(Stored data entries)
********

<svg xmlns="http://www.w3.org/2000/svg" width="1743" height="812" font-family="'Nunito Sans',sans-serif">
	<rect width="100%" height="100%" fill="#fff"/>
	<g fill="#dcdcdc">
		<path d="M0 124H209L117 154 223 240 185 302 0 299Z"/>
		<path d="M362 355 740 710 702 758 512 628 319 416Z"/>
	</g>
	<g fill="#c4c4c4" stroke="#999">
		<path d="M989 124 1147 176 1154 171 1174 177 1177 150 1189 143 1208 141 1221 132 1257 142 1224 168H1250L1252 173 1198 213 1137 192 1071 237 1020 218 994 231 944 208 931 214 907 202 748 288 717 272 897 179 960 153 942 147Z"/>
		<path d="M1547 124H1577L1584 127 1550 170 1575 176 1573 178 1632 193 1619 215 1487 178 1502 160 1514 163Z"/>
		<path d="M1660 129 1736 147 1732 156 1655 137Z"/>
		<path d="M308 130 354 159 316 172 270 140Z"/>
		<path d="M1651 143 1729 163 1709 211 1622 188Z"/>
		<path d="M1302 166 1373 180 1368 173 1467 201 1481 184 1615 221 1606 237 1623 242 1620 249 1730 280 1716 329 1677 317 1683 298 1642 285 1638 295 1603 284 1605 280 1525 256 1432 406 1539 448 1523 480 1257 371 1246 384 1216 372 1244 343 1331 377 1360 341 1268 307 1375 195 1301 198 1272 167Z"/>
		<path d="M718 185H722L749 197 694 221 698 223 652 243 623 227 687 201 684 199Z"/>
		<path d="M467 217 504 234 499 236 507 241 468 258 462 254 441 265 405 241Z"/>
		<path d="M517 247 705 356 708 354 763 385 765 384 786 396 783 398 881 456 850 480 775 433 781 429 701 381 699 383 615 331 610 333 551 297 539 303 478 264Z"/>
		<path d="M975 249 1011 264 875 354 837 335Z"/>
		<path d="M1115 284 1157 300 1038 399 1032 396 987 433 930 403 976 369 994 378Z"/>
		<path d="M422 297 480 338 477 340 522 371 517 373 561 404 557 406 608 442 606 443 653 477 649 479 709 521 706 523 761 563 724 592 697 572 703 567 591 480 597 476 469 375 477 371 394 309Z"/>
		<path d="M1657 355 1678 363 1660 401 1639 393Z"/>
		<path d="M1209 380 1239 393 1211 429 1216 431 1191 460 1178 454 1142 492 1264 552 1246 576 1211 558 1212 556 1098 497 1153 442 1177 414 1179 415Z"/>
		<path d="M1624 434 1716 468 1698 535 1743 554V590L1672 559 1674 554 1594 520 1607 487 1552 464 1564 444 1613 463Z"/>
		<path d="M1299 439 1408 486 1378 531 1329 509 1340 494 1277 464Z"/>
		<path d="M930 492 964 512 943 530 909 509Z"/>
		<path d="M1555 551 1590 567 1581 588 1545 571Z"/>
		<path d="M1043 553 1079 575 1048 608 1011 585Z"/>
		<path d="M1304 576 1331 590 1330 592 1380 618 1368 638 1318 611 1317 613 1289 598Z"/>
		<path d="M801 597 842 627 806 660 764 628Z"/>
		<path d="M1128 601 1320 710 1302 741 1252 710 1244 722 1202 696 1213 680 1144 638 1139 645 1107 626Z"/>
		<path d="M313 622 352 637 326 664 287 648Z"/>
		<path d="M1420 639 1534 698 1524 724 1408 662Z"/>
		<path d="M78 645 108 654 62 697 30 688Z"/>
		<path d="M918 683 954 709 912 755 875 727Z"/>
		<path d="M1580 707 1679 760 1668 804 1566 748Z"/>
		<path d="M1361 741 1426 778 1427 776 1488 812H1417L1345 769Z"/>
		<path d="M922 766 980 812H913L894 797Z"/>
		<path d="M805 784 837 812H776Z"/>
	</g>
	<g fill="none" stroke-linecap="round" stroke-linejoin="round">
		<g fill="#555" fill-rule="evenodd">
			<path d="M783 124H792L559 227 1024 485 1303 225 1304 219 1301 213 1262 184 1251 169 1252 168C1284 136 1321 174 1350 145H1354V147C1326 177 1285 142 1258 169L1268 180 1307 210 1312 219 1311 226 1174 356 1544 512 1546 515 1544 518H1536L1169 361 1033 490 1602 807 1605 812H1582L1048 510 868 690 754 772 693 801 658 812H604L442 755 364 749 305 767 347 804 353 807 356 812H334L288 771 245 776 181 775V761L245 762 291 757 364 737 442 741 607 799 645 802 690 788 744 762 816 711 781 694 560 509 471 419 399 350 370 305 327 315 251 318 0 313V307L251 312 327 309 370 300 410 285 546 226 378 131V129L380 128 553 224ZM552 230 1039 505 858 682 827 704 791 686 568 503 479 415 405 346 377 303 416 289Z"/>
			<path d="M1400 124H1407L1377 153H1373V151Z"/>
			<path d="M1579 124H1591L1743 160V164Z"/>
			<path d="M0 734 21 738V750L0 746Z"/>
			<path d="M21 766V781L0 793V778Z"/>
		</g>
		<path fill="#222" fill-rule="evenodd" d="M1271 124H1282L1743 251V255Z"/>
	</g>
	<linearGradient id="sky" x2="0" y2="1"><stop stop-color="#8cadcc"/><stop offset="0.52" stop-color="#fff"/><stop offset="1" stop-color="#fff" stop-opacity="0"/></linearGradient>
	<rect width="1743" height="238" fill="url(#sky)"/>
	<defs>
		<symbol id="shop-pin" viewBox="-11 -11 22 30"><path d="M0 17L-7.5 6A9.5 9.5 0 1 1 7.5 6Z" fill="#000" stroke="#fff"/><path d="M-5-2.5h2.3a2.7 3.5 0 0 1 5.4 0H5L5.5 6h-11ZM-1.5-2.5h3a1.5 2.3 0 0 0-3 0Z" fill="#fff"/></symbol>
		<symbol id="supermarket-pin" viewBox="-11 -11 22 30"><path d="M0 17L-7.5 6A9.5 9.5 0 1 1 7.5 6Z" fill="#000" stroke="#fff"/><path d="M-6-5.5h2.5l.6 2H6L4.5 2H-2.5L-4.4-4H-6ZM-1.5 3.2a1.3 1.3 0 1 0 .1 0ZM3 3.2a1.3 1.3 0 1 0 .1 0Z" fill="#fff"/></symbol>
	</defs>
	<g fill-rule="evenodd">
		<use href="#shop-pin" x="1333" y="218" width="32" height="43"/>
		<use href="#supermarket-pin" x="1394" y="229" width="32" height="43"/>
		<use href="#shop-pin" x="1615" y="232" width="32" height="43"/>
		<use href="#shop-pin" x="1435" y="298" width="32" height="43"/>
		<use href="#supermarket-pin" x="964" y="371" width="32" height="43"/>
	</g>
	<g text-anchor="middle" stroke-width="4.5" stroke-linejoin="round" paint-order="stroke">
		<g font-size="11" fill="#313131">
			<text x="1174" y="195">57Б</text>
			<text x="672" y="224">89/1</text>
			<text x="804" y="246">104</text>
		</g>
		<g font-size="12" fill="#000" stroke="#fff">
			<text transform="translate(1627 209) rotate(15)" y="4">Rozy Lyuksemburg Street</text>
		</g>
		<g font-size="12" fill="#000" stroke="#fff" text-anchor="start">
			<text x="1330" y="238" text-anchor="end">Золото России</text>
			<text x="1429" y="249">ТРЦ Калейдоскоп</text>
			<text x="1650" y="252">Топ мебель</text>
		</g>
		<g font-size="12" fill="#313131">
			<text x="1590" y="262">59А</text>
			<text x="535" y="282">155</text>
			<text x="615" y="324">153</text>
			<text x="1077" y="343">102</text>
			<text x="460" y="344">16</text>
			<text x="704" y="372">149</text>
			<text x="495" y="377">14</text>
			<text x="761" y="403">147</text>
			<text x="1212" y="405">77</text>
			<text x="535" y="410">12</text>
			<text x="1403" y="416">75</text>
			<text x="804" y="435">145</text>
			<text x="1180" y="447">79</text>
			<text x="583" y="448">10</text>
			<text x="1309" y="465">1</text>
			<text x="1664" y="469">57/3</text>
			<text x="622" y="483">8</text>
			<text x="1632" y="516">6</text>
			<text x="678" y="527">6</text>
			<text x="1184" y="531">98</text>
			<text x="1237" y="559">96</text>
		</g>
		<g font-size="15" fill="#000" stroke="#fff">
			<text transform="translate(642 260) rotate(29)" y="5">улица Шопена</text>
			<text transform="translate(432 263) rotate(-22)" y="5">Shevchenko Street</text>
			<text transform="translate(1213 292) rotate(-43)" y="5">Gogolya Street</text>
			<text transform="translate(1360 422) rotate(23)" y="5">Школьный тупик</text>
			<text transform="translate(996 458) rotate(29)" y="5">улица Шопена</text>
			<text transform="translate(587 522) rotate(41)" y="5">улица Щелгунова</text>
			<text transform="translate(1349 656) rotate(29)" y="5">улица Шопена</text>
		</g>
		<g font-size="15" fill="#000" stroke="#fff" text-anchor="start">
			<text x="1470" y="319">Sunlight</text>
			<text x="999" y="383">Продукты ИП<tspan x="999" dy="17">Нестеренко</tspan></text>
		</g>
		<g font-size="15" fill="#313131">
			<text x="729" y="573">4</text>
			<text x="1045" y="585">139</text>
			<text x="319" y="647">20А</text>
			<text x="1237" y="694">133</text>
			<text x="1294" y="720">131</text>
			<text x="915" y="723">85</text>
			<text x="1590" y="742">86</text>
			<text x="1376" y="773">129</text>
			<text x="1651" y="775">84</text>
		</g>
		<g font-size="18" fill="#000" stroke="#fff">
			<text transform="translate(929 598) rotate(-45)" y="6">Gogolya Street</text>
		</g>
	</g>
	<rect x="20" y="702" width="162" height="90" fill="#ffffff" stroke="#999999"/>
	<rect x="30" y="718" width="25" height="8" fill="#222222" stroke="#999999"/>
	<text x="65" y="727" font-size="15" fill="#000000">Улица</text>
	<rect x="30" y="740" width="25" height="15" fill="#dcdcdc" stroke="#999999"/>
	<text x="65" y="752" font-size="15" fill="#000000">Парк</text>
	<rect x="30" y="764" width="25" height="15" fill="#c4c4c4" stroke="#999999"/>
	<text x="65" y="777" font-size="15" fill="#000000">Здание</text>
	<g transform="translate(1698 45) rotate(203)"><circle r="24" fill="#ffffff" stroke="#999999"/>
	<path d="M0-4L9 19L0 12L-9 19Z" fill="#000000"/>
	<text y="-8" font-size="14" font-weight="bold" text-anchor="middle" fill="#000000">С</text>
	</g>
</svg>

********

Word search in the records above: please count the lines holding "round" and state the count alone.

(Solution to this exercise)
2